Xenia França apresenta Em Nome da Estrela

             Em seu segundo disco, Xenia França medita sobre os mistérios que 

guardam a resplandecência solene da alma 



Por Nathalia Grilo

Pesquisadora e curadora independente


Nutrido por simbolismos e percepções apuradas, Em Nome da Estrela revela-se como um  sofisticado estudo de caso íntimo que nasce do encanto entre a escuridão e o som na  confluência do brilho interior de uma negra mulher envolta em seus processos de auto  lapidação. 


Se em seu primeiro disco lançado em 2017 a espacialidade exterior e o estado de vigília  construíram a mitologia da obra, é no repouso sobre o silêncio e no alinhamento à  frequência dos sonhos que o segundo estágio da criação artística de Xenia se inicia. Em Nome da Estrela é uma declaração de confiança na força essencial que carregamos, a  negrura intuitiva que nos diz que renascer é preciso. E nessa vereda se faz imperioso o  reatar dos elos que nos conectam com a chave mestra da jornada de nossa existência, o  amor, o segredo de tudo, o Devir.


Quais são as tecnologias inerentes ao ser humano e a toda natureza que nos levam à  incessante transmutação? Quais são as forças que guardam as expressões criativas negras  em ondas contínuas que viajam pelo tempo? Em meio ao desassossego que floresce diante  dos movimentos naturais da vida surgem inquietudes que suscitam em Xenia elaborações  delicadas e taciturnas, fazendo brotar uma espécie de manifesto de antigas sabedorias,  anunciando que é no ouro-magia da pele noir que persiste o raio de quentura que dá vida a  todo universo, a luminescência solar. E como quem assevera um presságio, ao mergulhar  em suas sombras, Xenia generosamente não se destrói, descansa e escolhe mirar no seu  próprio brilho, recompondo o valor que carrega nas mãos: o resgate da memória ancestral e  a retomada do poder sobre si mesma. 

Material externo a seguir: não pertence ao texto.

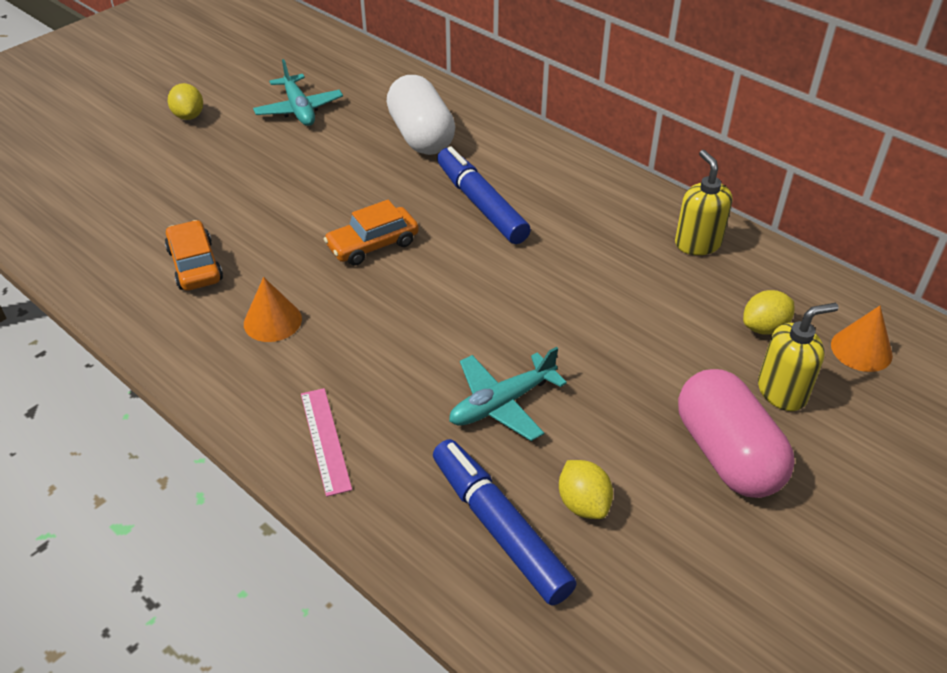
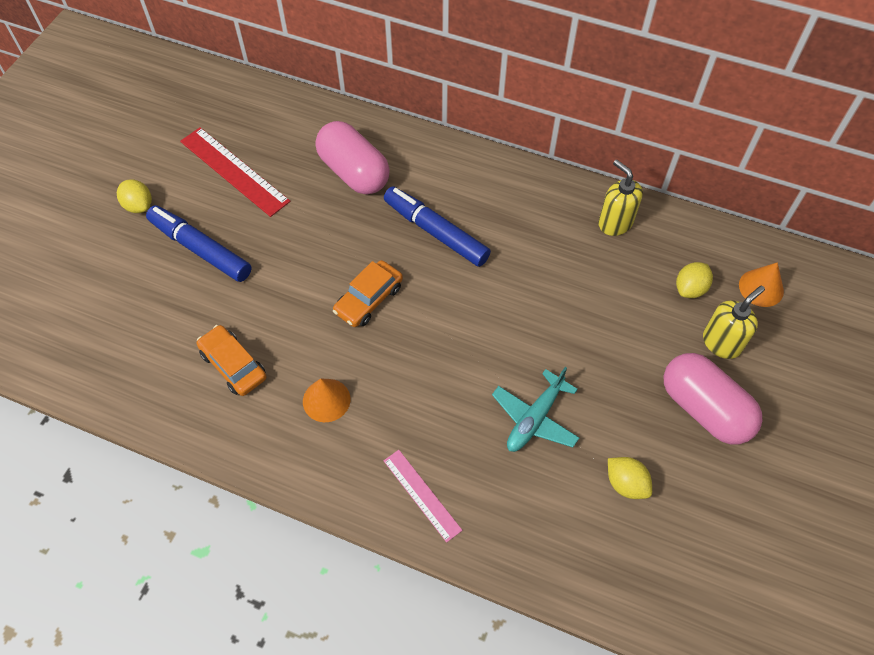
camera: 20 degrees left, 15 degrees up
(299, 109) = (234, 171): turquoise plane -> red ruler
(421, 136) = (354, 172): white capsule -> pink capsule
(499, 528) = (578, 524): blue marker -> blue marker (200, 249)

É no cruzo de nove faixas cintilantes feito nebulosas prenhes de harpas e atabaques que as  arquiteturas do spiritual jazz estão aqui recriadas. Numa codagem recôncava com ritmos e  blues africanos cromados por sintetizadores que pareiam o Orì e ampliam a visão, esta  constelação surrealista negra evoca vibrações de grandes mestres como Djavan quando  dita sua sentença “reserve o mito da magia só para você!”, e o Futurível Gilberto Gil quando  profetiza “o mutante é mais feliz!”. Com produção musical de Lourenço Rebetez, Pipo  Pegoraro e da própria Xenia, esta exaltação feita com esmeros de corpo celeste que  carrega luz própria legítima a razão do arquétipo estelar manifestar-se no nome da artista.

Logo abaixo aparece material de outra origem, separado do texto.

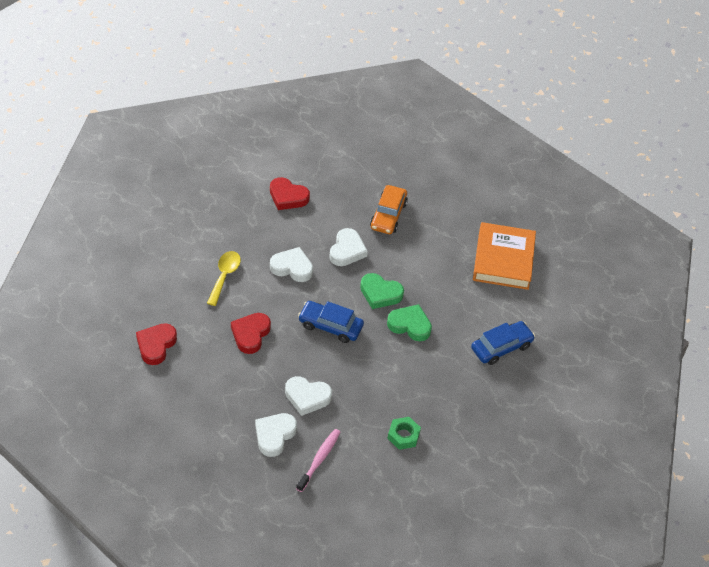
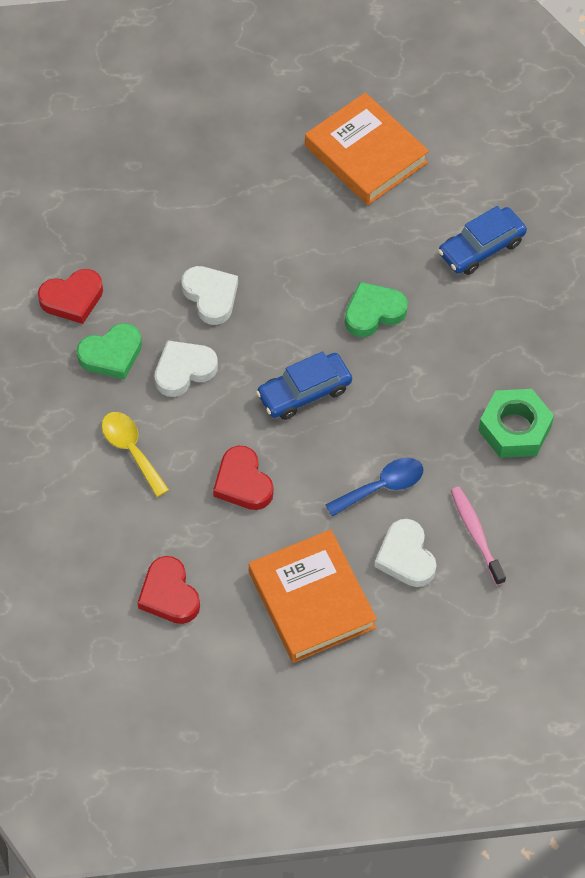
camera: 45 degrees left, 10 degrees up
(209, 409) = (311, 600): none -> orange book
(307, 397) = (382, 487): white heart -> blue spoon
(380, 293) = (303, 309): green heart -> green heart (111, 354)
(388, 215) = (198, 217): orange car -> none
(403, 436) = (515, 428): green nut -> green nut, size x1.55
(501, 347) = (481, 248): blue car -> blue car turned 135 degrees counterclockwise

Como uma ode, esta obra é composta por harmonias sofisticadas e melodias que  despertam imaginações sencientes. Por entre fórmulas que não só extraem a obscuridade  dos instrumentos mas que também transmutam de forma inesperada o delinear de múltiplas  atmosferas, Em Nome da Estrela possui portais dimensionais abertos que intuem o  suspender do agora e geram alterações sônicas da consciência a cada canção desbravada. 

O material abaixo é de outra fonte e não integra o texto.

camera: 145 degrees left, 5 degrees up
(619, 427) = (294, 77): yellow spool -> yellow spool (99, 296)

Xenia assina seis das nove composições do disco firmando autoridade sobre suas  frutificações, fluindo livremente e manifestando aprimoramento através de cantos entoados  como mantras de raro rumor colorido moldados feito o barro primordial. Com Lucas Cirillo parceiro também em outras canções - a cantora descreve o desafio existente na união entre as dimensões feminina e masculina, conjurando o princípio de gênero das Leis universais  sob a grandiosa regência de Arthur Verocai. Rico Dalasam alicerça sua presença invocando  Maya Angelou e preceitua: "Se ame!”, sob as bênçãos de Mãe Menininha do Gantois vem a  celebração que Xênia dedica à Dádiva d’Oxum incorporando na letra de Luiza Lian a  rendição de homenagens para a dona de sua cabeça. De modo vigoroso se faz presente a  imponência da Linguagem Percussiva Baiana ressoando a miríade da áurea trovejante do  maestro Letieres Leite sob camadas de pulsações e chamamentos litúrgicos negros do trio  Kainã do Jêje, Alysson Bruno e Ricardo Braga assentando o axé do disco. 


Este parimento é antes de tudo um movimento afetuoso de uma artista que se redescobre a  cada fase da vida, e que mesmo diante de apreensões decide acolher suas dores, solenizar  suas conquistas e buscar de tantas maneiras uma enraizada ligação com sua  ancestralidade na querência de ir além, tocando fabulosos futuros. De forma franca e  sincera, Xenia nos oferece signos de ouro, melanina e mel, elementos que, assim como  proferiu o poeta negro Cruz e Sousa, exaltam os estrelejamentos do Sonho.